The lines below starting at the line containing "(You get higher)" and ending at the line containing "Uh Huh Her - Common Reaction w Teksciory.pl" are to be repeated exactly, with both ends kept and nothing else added.

Dataset entries:
..........

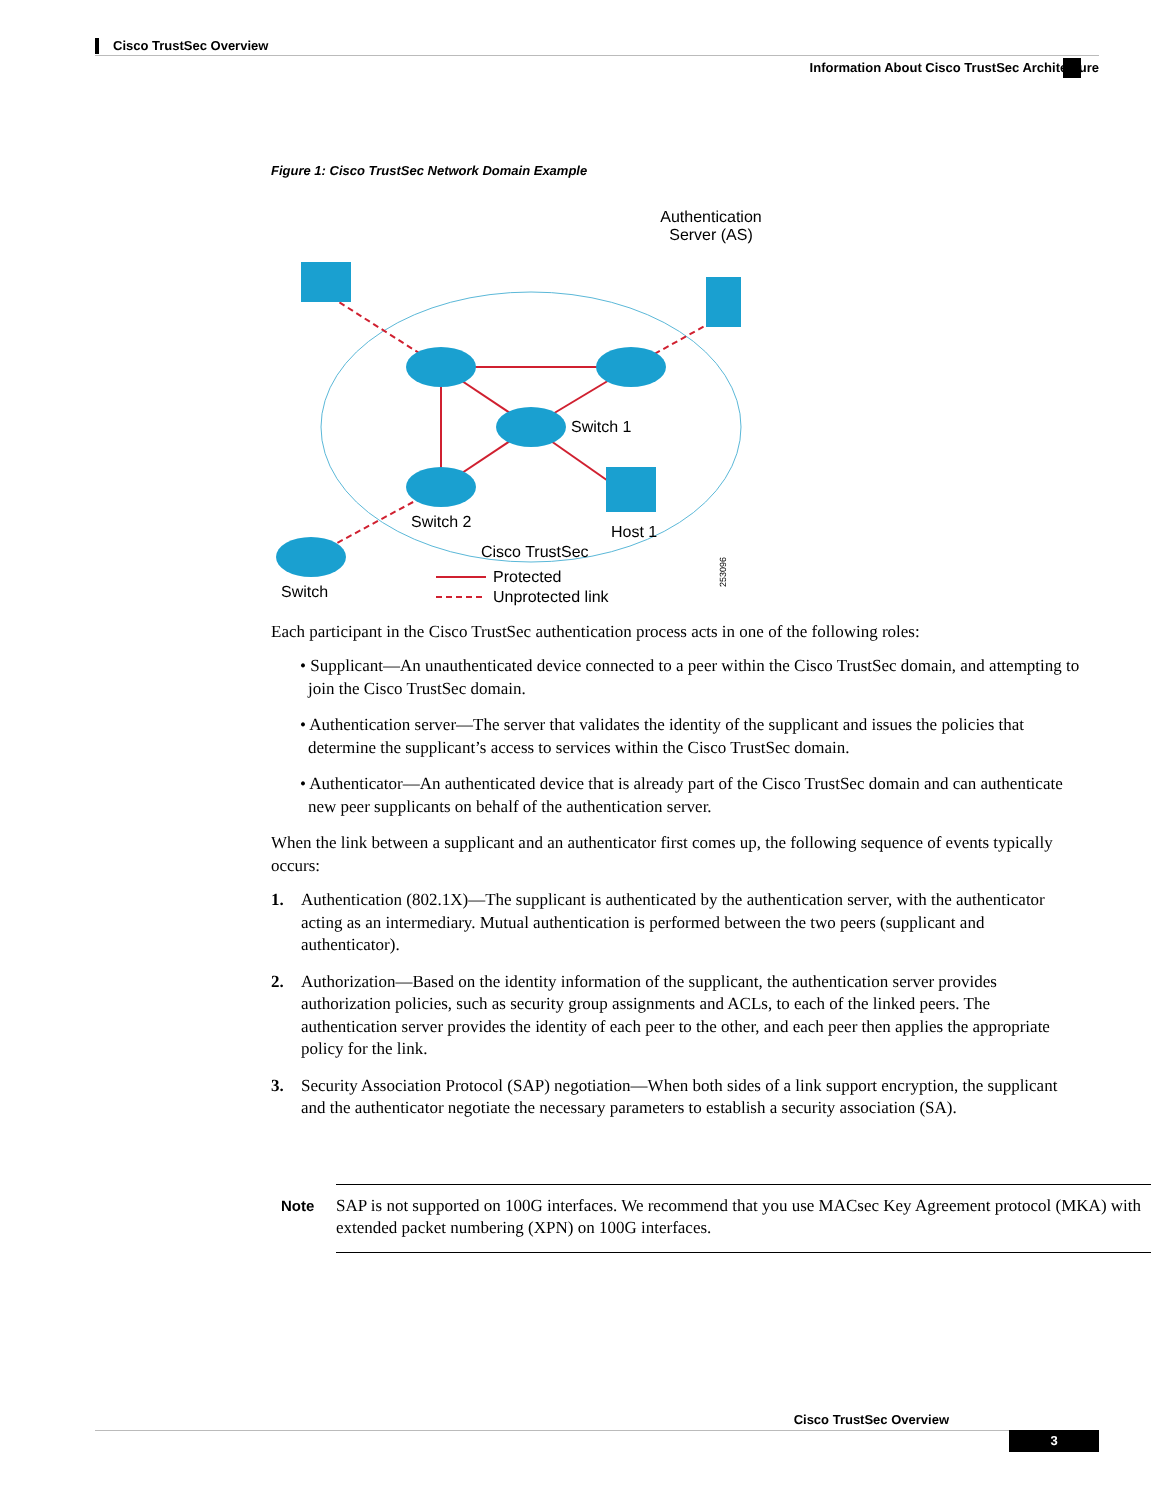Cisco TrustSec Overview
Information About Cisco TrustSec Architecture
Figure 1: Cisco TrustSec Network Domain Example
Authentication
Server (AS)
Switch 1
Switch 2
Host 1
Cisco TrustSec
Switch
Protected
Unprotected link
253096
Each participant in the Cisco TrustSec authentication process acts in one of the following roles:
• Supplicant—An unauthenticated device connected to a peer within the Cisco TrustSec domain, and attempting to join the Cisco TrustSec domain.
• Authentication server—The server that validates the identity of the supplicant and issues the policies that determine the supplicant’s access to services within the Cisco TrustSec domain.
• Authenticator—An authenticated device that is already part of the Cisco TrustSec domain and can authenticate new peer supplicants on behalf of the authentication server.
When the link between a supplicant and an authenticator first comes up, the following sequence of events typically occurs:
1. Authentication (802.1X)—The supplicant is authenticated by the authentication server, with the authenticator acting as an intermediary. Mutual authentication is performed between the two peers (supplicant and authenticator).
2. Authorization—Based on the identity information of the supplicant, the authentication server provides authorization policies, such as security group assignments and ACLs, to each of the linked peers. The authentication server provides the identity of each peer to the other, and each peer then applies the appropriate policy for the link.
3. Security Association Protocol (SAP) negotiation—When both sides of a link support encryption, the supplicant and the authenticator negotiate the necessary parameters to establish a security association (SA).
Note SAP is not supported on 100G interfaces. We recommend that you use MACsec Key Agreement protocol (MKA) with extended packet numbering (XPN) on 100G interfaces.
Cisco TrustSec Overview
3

..........

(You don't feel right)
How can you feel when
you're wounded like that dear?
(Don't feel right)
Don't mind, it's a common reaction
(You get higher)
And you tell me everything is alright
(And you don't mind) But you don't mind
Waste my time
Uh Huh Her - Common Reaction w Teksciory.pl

..........

Answer below:
(You get higher)
And you tell me everything is alright
(And you don't mind) But you don't mind
Waste my time
Uh Huh Her - Common Reaction w Teksciory.pl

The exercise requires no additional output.